**WHAT YOU HAVE TO DO**. Images excepted, the data below must be repeated exactly.
RECORDS FOR THE TASK START
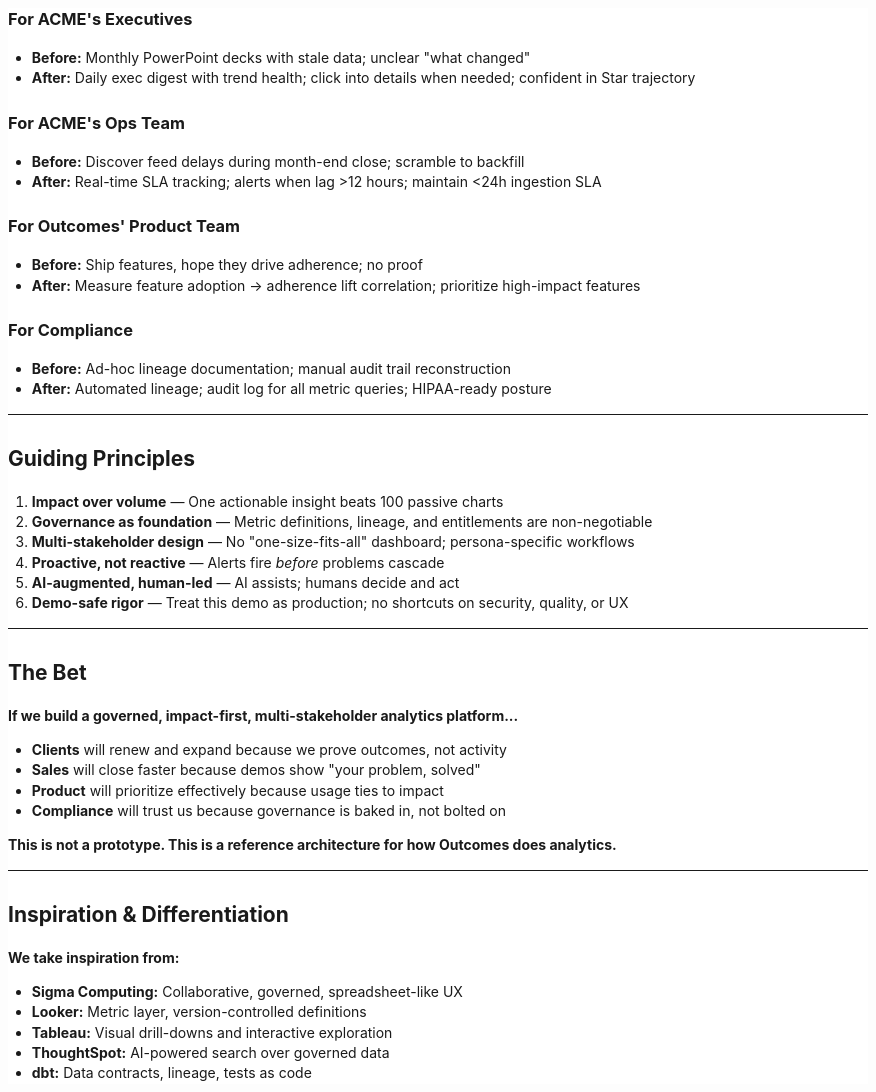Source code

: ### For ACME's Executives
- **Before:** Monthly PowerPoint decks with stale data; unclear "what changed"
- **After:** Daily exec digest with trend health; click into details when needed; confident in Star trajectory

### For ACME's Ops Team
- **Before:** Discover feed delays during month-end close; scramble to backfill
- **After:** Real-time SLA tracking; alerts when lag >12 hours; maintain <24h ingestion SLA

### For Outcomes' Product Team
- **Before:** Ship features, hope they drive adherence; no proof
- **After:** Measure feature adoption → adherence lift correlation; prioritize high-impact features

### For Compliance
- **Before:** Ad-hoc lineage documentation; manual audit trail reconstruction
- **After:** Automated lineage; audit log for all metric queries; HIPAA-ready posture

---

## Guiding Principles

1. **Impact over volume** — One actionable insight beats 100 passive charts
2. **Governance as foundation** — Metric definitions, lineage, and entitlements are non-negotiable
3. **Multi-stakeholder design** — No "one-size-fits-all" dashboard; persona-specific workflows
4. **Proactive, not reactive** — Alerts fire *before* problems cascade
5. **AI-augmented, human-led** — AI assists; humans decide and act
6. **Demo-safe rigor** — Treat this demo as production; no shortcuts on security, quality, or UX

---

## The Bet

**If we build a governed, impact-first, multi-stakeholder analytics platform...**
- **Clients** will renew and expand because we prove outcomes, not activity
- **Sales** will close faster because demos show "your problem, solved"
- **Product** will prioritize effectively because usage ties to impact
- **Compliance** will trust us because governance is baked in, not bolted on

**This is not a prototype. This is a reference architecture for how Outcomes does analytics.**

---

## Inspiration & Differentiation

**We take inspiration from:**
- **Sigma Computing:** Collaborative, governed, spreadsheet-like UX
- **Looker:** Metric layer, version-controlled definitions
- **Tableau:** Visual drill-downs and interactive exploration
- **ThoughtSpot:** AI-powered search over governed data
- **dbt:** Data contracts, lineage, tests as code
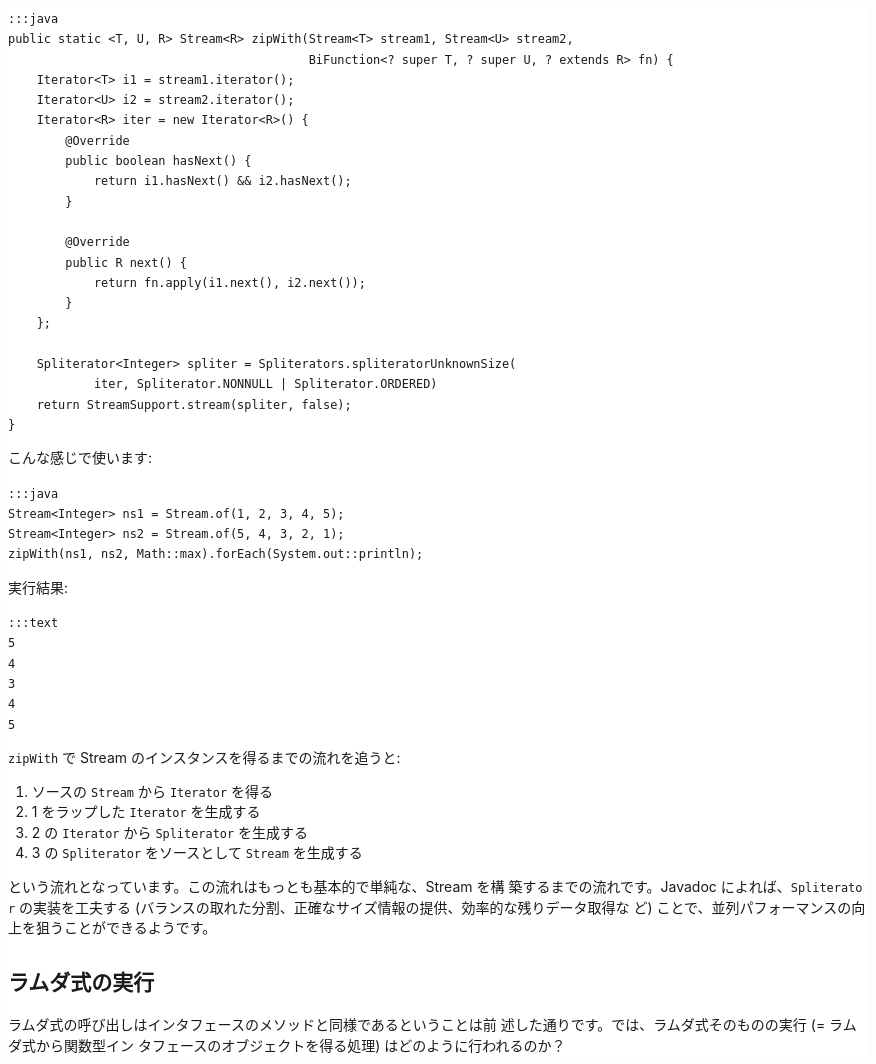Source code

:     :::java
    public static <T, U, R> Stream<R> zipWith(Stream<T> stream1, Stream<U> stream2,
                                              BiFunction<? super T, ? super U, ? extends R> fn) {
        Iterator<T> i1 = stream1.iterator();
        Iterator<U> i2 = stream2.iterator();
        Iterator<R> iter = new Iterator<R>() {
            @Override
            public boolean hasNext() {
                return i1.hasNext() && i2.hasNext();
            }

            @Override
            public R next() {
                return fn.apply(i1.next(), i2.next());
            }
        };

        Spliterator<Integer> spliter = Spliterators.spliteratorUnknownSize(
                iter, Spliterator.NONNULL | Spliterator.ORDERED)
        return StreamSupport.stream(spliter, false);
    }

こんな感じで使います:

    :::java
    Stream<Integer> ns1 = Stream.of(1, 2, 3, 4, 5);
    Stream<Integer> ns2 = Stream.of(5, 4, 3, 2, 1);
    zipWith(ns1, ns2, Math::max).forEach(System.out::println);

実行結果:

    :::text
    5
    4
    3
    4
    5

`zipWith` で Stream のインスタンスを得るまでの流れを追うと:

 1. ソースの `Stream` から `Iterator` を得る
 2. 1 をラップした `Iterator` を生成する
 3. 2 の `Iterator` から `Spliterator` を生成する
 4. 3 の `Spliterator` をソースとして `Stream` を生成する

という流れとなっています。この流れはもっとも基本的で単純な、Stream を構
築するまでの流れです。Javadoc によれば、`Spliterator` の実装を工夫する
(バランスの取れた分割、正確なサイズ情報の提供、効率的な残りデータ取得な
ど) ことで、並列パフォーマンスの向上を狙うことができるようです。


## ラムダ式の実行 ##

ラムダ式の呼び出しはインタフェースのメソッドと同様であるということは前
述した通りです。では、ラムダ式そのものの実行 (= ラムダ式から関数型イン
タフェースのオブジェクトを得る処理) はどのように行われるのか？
RECORDS FOR THE TASK END
**OUTPUT FOR THIS EXERCISE**.
Source code

: ### For ACME's Executives
- **Before:** Monthly PowerPoint decks with stale data; unclear "what changed"
- **After:** Daily exec digest with trend health; click into details when needed; confident in Star trajectory

### For ACME's Ops Team
- **Before:** Discover feed delays during month-end close; scramble to backfill
- **After:** Real-time SLA tracking; alerts when lag >12 hours; maintain <24h ingestion SLA

### For Outcomes' Product Team
- **Before:** Ship features, hope they drive adherence; no proof
- **After:** Measure feature adoption → adherence lift correlation; prioritize high-impact features

### For Compliance
- **Before:** Ad-hoc lineage documentation; manual audit trail reconstruction
- **After:** Automated lineage; audit log for all metric queries; HIPAA-ready posture

---

## Guiding Principles

1. **Impact over volume** — One actionable insight beats 100 passive charts
2. **Governance as foundation** — Metric definitions, lineage, and entitlements are non-negotiable
3. **Multi-stakeholder design** — No "one-size-fits-all" dashboard; persona-specific workflows
4. **Proactive, not reactive** — Alerts fire *before* problems cascade
5. **AI-augmented, human-led** — AI assists; humans decide and act
6. **Demo-safe rigor** — Treat this demo as production; no shortcuts on security, quality, or UX

---

## The Bet

**If we build a governed, impact-first, multi-stakeholder analytics platform...**
- **Clients** will renew and expand because we prove outcomes, not activity
- **Sales** will close faster because demos show "your problem, solved"
- **Product** will prioritize effectively because usage ties to impact
- **Compliance** will trust us because governance is baked in, not bolted on

**This is not a prototype. This is a reference architecture for how Outcomes does analytics.**

---

## Inspiration & Differentiation

**We take inspiration from:**
- **Sigma Computing:** Collaborative, governed, spreadsheet-like UX
- **Looker:** Metric layer, version-controlled definitions
- **Tableau:** Visual drill-downs and interactive exploration
- **ThoughtSpot:** AI-powered search over governed data
- **dbt:** Data contracts, lineage, tests as code
Source code

:     :::java
    public static <T, U, R> Stream<R> zipWith(Stream<T> stream1, Stream<U> stream2,
                                              BiFunction<? super T, ? super U, ? extends R> fn) {
        Iterator<T> i1 = stream1.iterator();
        Iterator<U> i2 = stream2.iterator();
        Iterator<R> iter = new Iterator<R>() {
            @Override
            public boolean hasNext() {
                return i1.hasNext() && i2.hasNext();
            }

            @Override
            public R next() {
                return fn.apply(i1.next(), i2.next());
            }
        };

        Spliterator<Integer> spliter = Spliterators.spliteratorUnknownSize(
                iter, Spliterator.NONNULL | Spliterator.ORDERED)
        return StreamSupport.stream(spliter, false);
    }

こんな感じで使います:

    :::java
    Stream<Integer> ns1 = Stream.of(1, 2, 3, 4, 5);
    Stream<Integer> ns2 = Stream.of(5, 4, 3, 2, 1);
    zipWith(ns1, ns2, Math::max).forEach(System.out::println);

実行結果:

    :::text
    5
    4
    3
    4
    5

`zipWith` で Stream のインスタンスを得るまでの流れを追うと:

 1. ソースの `Stream` から `Iterator` を得る
 2. 1 をラップした `Iterator` を生成する
 3. 2 の `Iterator` から `Spliterator` を生成する
 4. 3 の `Spliterator` をソースとして `Stream` を生成する

という流れとなっています。この流れはもっとも基本的で単純な、Stream を構
築するまでの流れです。Javadoc によれば、`Spliterator` の実装を工夫する
(バランスの取れた分割、正確なサイズ情報の提供、効率的な残りデータ取得な
ど) ことで、並列パフォーマンスの向上を狙うことができるようです。


## ラムダ式の実行 ##

ラムダ式の呼び出しはインタフェースのメソッドと同様であるということは前
述した通りです。では、ラムダ式そのものの実行 (= ラムダ式から関数型イン
タフェースのオブジェクトを得る処理) はどのように行われるのか？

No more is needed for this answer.